Fauci, director of the National Institutes of Allergy and Infectious Diseases, added that reports of recovered Covid-19 patients reinfected with the virus are likely to be inaccurate. He said that the test used to detect Covid-19 was more likely to have picked up fragments of the virus that are still in the body of the recovered patient, but have probably not been reinfected.
“There are no documented cases where people got better and really got sick again in the sense of virus replication,” he said. “I wouldn’t be surprised if there is a rare case of a person going into remission and relapsing … But Francis, I can confidently say, it is highly unlikely to be a common phenomenon.”
He added that some other viruses, including Ebola, have shown the ability to reinfect recovered patients.
Fauci previously said there is a possibility that a coronavirus vaccine may not provide long-term immunity.
“When looking at the history of coronaviruses, the common coronaviruses that cause the common cold, reports in the literature indicate that the durability of protective immunity varies from three to six months to almost always less than a year,” said the latter. . month. “That is not a lot of durability and protection.”
But any protection would be welcome, particularly among vulnerable communities, such as healthcare workers and the elderly, who are likely to be prioritized through an emergency use authorization when a vaccine proves to be safe and effective in humans, Senior U.S. health officials previously said.

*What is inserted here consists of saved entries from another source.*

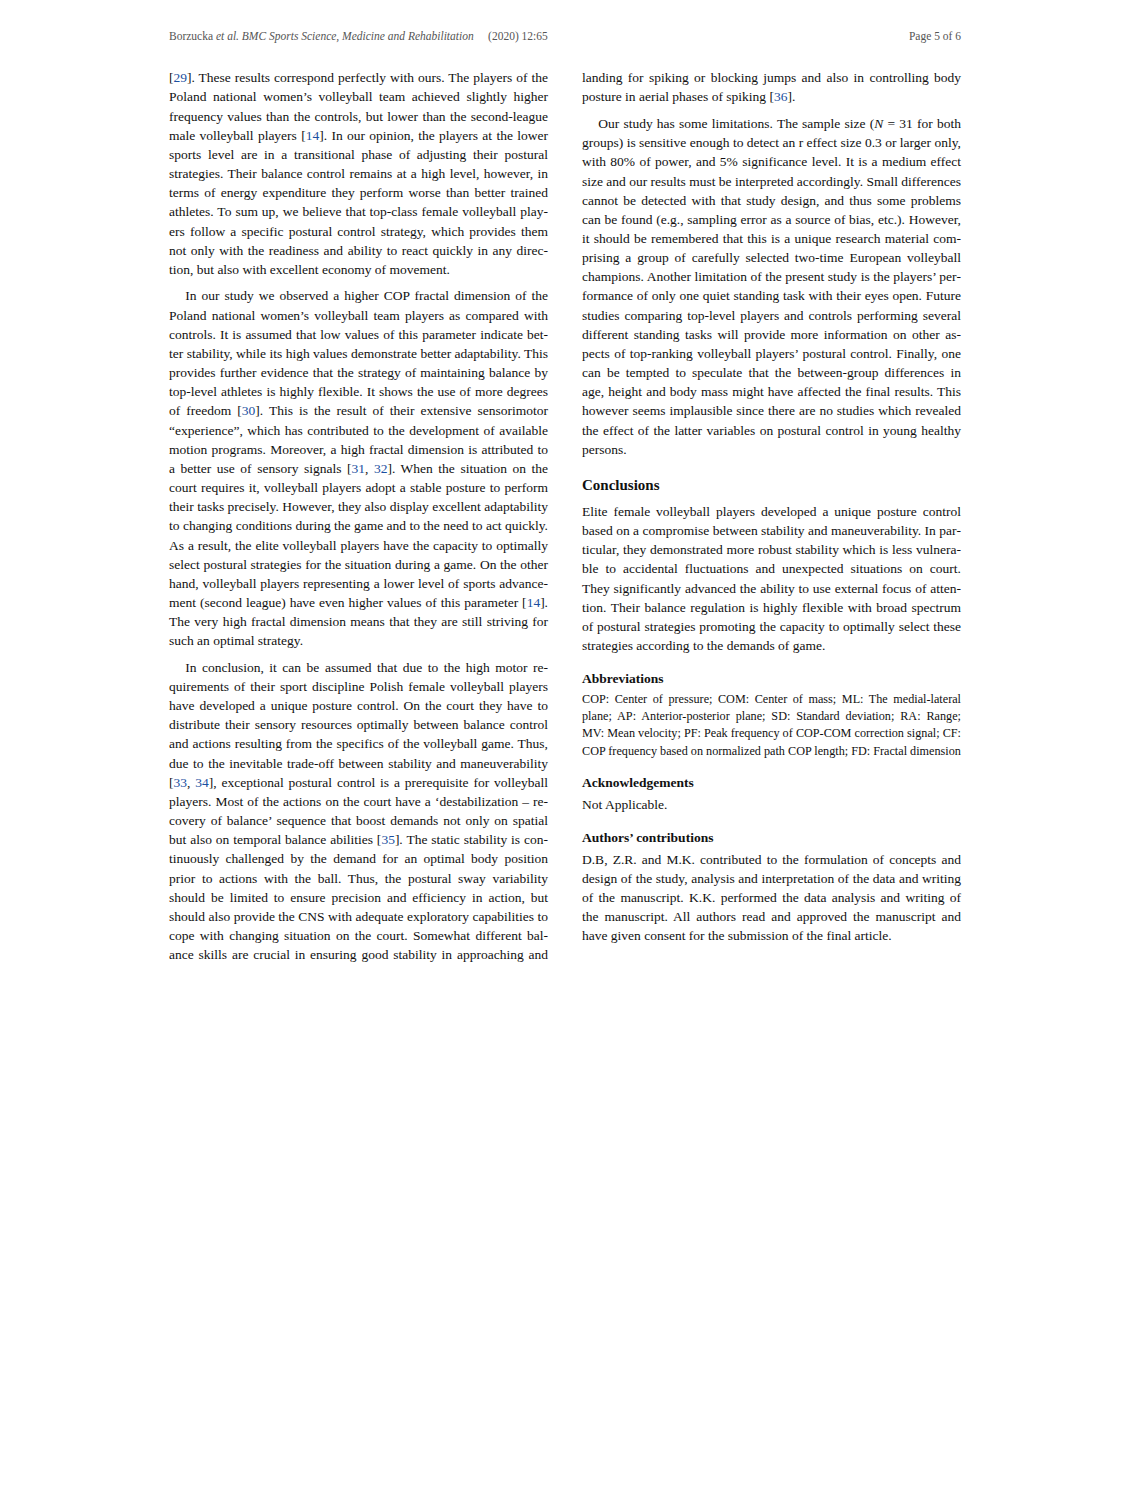Borzucka et al. BMC Sports Science, Medicine and Rehabilitation (2020) 12:65
Page 5 of 6
[29]. These results correspond perfectly with ours. The players of the Poland national women’s volleyball team achieved slightly higher frequency values than the controls, but lower than the second-league male volleyball players [14]. In our opinion, the players at the lower sports level are in a transitional phase of adjusting their postural strategies. Their balance control remains at a high level, however, in terms of energy expenditure they perform worse than better trained athletes. To sum up, we believe that top-class female volleyball players follow a specific postural control strategy, which provides them not only with the readiness and ability to react quickly in any direction, but also with excellent economy of movement.
In our study we observed a higher COP fractal dimension of the Poland national women’s volleyball team players as compared with controls. It is assumed that low values of this parameter indicate better stability, while its high values demonstrate better adaptability. This provides further evidence that the strategy of maintaining balance by top-level athletes is highly flexible. It shows the use of more degrees of freedom [30]. This is the result of their extensive sensorimotor “experience”, which has contributed to the development of available motion programs. Moreover, a high fractal dimension is attributed to a better use of sensory signals [31, 32]. When the situation on the court requires it, volleyball players adopt a stable posture to perform their tasks precisely. However, they also display excellent adaptability to changing conditions during the game and to the need to act quickly. As a result, the elite volleyball players have the capacity to optimally select postural strategies for the situation during a game. On the other hand, volleyball players representing a lower level of sports advancement (second league) have even higher values of this parameter [14]. The very high fractal dimension means that they are still striving for such an optimal strategy.
In conclusion, it can be assumed that due to the high motor requirements of their sport discipline Polish female volleyball players have developed a unique posture control. On the court they have to distribute their sensory resources optimally between balance control and actions resulting from the specifics of the volleyball game. Thus, due to the inevitable trade-off between stability and maneuverability [33, 34], exceptional postural control is a prerequisite for volleyball players. Most of the actions on the court have a ‘destabilization – recovery of balance’ sequence that boost demands not only on spatial but also on temporal balance abilities [35]. The static stability is continuously challenged by the demand for an optimal body position prior to actions with the ball. Thus, the postural sway variability should be limited to ensure precision and efficiency in action, but should also provide the CNS with adequate exploratory capabilities to cope with changing situation on the court. Somewhat different balance skills are crucial in ensuring good stability in approaching and landing for spiking or blocking jumps and also in controlling body posture in aerial phases of spiking [36].
Our study has some limitations. The sample size (N = 31 for both groups) is sensitive enough to detect an r effect size 0.3 or larger only, with 80% of power, and 5% significance level. It is a medium effect size and our results must be interpreted accordingly. Small differences cannot be detected with that study design, and thus some problems can be found (e.g., sampling error as a source of bias, etc.). However, it should be remembered that this is a unique research material comprising a group of carefully selected two-time European volleyball champions. Another limitation of the present study is the players’ performance of only one quiet standing task with their eyes open. Future studies comparing top-level players and controls performing several different standing tasks will provide more information on other aspects of top-ranking volleyball players’ postural control. Finally, one can be tempted to speculate that the between-group differences in age, height and body mass might have affected the final results. This however seems implausible since there are no studies which revealed the effect of the latter variables on postural control in young healthy persons.
Conclusions
Elite female volleyball players developed a unique posture control based on a compromise between stability and maneuverability. In particular, they demonstrated more robust stability which is less vulnerable to accidental fluctuations and unexpected situations on court. They significantly advanced the ability to use external focus of attention. Their balance regulation is highly flexible with broad spectrum of postural strategies promoting the capacity to optimally select these strategies according to the demands of game.
Abbreviations
COP: Center of pressure; COM: Center of mass; ML: The medial-lateral plane; AP: Anterior-posterior plane; SD: Standard deviation; RA: Range; MV: Mean velocity; PF: Peak frequency of COP-COM correction signal; CF: COP frequency based on normalized path COP length; FD: Fractal dimension
Acknowledgements
Not Applicable.
Authors’ contributions
D.B, Z.R. and M.K. contributed to the formulation of concepts and design of the study, analysis and interpretation of the data and writing of the manuscript. K.K. performed the data analysis and writing of the manuscript. All authors read and approved the manuscript and have given consent for the submission of the final article.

Officials will likely know if a currently developing vaccine candidate is safe and effective in early 2021, Fauci said Monday, following a timeline officials have promoted since before March. British pharmaceutical company AstraZeneca and US biotech firm Moderna are the two most advanced companies in developing their candidate vaccines.
The National Institutes of Health have partnered with Moderna to accelerate the development of its potential vaccine as part of “Operation Warp Speed,” the federal effort to accelerate the development of coronavirus vaccines.
Moderna is expected to transfer its candidate to phase three trials before the end of the month, although the company’s shares fell last week when STAT News reported that the company was delaying the start date of its trial. The phase three test is the most complete test the candidate will face, involving some 30,000 test participants. If all goes well and the candidate proves to be safe and effective in humans, the vaccine could be distributed before the end of the year.
There are 16 companies with vaccine candidates in human trials worldwide, the World Health Organization said last week. More than 10 companies in the US are already in human trials or preparing to start soon.
“We hope that as we move forward by the end of this year or the beginning of 2021, we will at least have an answer if the vaccine or vaccines, in the plural, are safe and effective,” Fauci said.